DAPT Study: Extended Treatment After Stenting Lowers Stent Thrombosis and Heart Attacks

2016-08-26


"Longer is better." That's what Dr. Dean Kereiakes told Angioplasty.Org when characterizing the results of the long-awaited Dual Antiplatelet Therapy (DAPT) study, which were presented today at the annual American Heart Association Scientific Sessions in Chicago. Dr. Kereiakes is the co-principal investigator for this five year study of 10,000 patients, which adds to the knowledge base of whether long-term treatment with aspirin and a thienopyridine, such as Plavix, after stent implantation is beneficial to patients.

The DAPT trial was requested by the U.S. FDA after data in 2006 showed an increased risk of stent thrombosis (blood clotting inside a stent) with drug-eluting stents. For background on this issue, read our Editor's blog post, "Plavix and Aspirin After Stent: 8 Years Later – Is Longer Better?"

The study was presented at AHA today by Laura Mauri MD, MSc, principal investigator of the DAPT Study, interventional cardiologist at the Brigham and Women’s Hospital, Associate Professor of Medicine at Harvard Medical School and Chief Scientific Advisor for HCRI. The study was simultaneously published in the New England Journal of Medicine. The main question was whether 30 months of DAPT after stenting was superior to twelve, and the results favored the longer period. The study looked at the period starting one year after stent implantation in 9,961 patients who had received drug-eluting stents and who had been on DAPT (aspirin plus an antiplatelet drug, most commonly clopidogrel/Plavix) for the previous twelve months. At this point the patients were randomized: half continued on DAPT and the other half were given a placebo plus aspirin.

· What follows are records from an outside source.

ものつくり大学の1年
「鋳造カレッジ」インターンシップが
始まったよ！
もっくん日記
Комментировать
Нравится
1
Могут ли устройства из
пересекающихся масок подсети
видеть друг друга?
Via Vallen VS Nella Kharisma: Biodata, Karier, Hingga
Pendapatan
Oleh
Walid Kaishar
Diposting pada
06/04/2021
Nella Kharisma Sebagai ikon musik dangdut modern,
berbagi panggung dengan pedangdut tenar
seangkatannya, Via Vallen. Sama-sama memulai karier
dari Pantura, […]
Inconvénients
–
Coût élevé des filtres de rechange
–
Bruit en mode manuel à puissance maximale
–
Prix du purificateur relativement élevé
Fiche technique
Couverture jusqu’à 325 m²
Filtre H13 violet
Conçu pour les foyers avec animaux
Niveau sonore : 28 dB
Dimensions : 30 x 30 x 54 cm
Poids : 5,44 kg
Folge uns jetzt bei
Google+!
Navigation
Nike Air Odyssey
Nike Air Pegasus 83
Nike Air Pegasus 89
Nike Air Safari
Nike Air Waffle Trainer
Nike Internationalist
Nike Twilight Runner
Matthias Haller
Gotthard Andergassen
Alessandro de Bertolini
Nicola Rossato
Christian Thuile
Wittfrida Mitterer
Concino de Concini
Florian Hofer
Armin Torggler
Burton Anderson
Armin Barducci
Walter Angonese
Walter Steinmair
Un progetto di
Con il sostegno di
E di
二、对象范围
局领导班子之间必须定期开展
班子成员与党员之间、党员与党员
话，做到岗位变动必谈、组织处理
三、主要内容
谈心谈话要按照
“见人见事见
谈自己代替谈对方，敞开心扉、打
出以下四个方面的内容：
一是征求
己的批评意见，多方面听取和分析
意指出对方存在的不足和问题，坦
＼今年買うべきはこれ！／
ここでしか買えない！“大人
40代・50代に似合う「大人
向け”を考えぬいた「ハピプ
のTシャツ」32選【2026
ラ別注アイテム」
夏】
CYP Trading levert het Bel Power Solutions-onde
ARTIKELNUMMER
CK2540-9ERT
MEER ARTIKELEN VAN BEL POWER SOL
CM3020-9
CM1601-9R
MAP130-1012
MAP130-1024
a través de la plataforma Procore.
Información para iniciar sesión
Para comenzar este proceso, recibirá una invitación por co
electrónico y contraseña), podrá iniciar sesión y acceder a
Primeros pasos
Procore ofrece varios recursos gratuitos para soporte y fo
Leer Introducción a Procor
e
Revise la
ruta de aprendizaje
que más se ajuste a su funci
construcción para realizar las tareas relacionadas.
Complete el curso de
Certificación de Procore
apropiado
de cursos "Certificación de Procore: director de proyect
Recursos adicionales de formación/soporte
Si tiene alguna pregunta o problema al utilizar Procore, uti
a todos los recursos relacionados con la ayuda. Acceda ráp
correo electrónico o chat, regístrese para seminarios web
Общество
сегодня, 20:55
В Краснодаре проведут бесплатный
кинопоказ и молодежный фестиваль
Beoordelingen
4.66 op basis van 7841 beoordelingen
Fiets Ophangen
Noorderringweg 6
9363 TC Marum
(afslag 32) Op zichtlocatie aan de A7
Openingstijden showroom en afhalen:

The results at 30 months showed significantly lower rates of stent thrombosis in the DAPT group (0.4% vs 1.4%, p<.001) and lower rates of heart attack in the DAPT group (2.1% vs 4.1%, p<.001). Severe or moderate bleeding predictably was higher in the DAPT group (2.53% vs 1.57%, p=.001). However, none of these differences translated to a significant change in overall mortality, and surprisingly the non-cardiovascular death rate was higher in the DAPT group. The investigators posited that this may have been due to the fact that more patients with cancer wound up being randomized into the extended DAPT cohort.